__DATA RECORDS__.

++++++

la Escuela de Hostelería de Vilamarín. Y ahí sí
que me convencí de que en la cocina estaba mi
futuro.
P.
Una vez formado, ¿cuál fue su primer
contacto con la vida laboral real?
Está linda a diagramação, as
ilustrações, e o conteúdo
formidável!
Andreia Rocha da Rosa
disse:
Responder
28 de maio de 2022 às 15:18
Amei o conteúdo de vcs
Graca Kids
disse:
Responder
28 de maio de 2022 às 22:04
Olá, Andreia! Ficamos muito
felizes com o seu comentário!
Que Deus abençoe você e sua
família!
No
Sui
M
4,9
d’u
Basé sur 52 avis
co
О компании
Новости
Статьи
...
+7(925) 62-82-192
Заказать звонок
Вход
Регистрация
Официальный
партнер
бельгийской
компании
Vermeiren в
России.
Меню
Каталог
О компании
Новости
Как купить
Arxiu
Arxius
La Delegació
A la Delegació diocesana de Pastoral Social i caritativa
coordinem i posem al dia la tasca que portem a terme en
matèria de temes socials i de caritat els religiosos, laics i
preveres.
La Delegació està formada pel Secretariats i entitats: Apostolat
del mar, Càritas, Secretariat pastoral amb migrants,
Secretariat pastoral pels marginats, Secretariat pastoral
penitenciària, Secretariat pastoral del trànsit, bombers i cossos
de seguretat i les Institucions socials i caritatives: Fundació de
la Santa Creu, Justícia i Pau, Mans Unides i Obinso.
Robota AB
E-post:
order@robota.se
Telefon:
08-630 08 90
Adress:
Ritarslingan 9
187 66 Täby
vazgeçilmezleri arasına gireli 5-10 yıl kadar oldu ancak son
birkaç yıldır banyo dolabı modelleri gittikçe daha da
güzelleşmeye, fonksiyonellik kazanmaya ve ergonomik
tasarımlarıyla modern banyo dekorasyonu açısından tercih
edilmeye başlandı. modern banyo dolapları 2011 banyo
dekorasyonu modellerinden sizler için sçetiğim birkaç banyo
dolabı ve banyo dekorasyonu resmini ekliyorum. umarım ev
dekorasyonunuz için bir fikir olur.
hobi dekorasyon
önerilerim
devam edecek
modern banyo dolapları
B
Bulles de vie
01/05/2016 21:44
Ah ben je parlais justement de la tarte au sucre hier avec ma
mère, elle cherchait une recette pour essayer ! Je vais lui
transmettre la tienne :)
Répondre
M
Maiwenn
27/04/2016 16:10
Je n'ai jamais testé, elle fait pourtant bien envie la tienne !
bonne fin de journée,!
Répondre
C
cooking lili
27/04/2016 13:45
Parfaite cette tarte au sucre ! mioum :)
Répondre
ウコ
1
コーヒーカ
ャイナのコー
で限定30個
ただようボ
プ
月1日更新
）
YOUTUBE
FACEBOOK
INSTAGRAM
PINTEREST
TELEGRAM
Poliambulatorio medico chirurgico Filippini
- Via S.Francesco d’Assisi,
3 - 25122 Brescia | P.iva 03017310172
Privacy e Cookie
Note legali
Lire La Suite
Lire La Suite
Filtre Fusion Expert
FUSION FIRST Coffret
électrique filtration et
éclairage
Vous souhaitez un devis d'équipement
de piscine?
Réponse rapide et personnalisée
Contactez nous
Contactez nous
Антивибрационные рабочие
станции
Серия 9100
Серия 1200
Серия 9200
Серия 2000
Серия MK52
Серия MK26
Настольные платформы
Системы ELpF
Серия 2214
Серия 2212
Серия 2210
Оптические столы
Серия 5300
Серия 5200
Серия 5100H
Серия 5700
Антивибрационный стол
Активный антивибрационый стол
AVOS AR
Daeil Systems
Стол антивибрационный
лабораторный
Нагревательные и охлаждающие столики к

++++++

__WHAT IS EXPECTED__. Write out the listing again from its first line up to and including the line with "edilmeye başlandı. modern", swapping "Responder" for "Responda" and leaving everything else unchanged.

__OUTPUT OF THE TASK__.
la Escuela de Hostelería de Vilamarín. Y ahí sí
que me convencí de que en la cocina estaba mi
futuro.
P.
Una vez formado, ¿cuál fue su primer
contacto con la vida laboral real?
Está linda a diagramação, as
ilustrações, e o conteúdo
formidável!
Andreia Rocha da Rosa
disse:
Responda
28 de maio de 2022 às 15:18
Amei o conteúdo de vcs
Graca Kids
disse:
Responda
28 de maio de 2022 às 22:04
Olá, Andreia! Ficamos muito
felizes com o seu comentário!
Que Deus abençoe você e sua
família!
No
Sui
M
4,9
d’u
Basé sur 52 avis
co
О компании
Новости
Статьи
...
+7(925) 62-82-192
Заказать звонок
Вход
Регистрация
Официальный
партнер
бельгийской
компании
Vermeiren в
России.
Меню
Каталог
О компании
Новости
Как купить
Arxiu
Arxius
La Delegació
A la Delegació diocesana de Pastoral Social i caritativa
coordinem i posem al dia la tasca que portem a terme en
matèria de temes socials i de caritat els religiosos, laics i
preveres.
La Delegació està formada pel Secretariats i entitats: Apostolat
del mar, Càritas, Secretariat pastoral amb migrants,
Secretariat pastoral pels marginats, Secretariat pastoral
penitenciària, Secretariat pastoral del trànsit, bombers i cossos
de seguretat i les Institucions socials i caritatives: Fundació de
la Santa Creu, Justícia i Pau, Mans Unides i Obinso.
Robota AB
E-post:
order@robota.se
Telefon:
08-630 08 90
Adress:
Ritarslingan 9
187 66 Täby
vazgeçilmezleri arasına gireli 5-10 yıl kadar oldu ancak son
birkaç yıldır banyo dolabı modelleri gittikçe daha da
güzelleşmeye, fonksiyonellik kazanmaya ve ergonomik
tasarımlarıyla modern banyo dekorasyonu açısından tercih
edilmeye başlandı. modern banyo dolapları 2011 banyo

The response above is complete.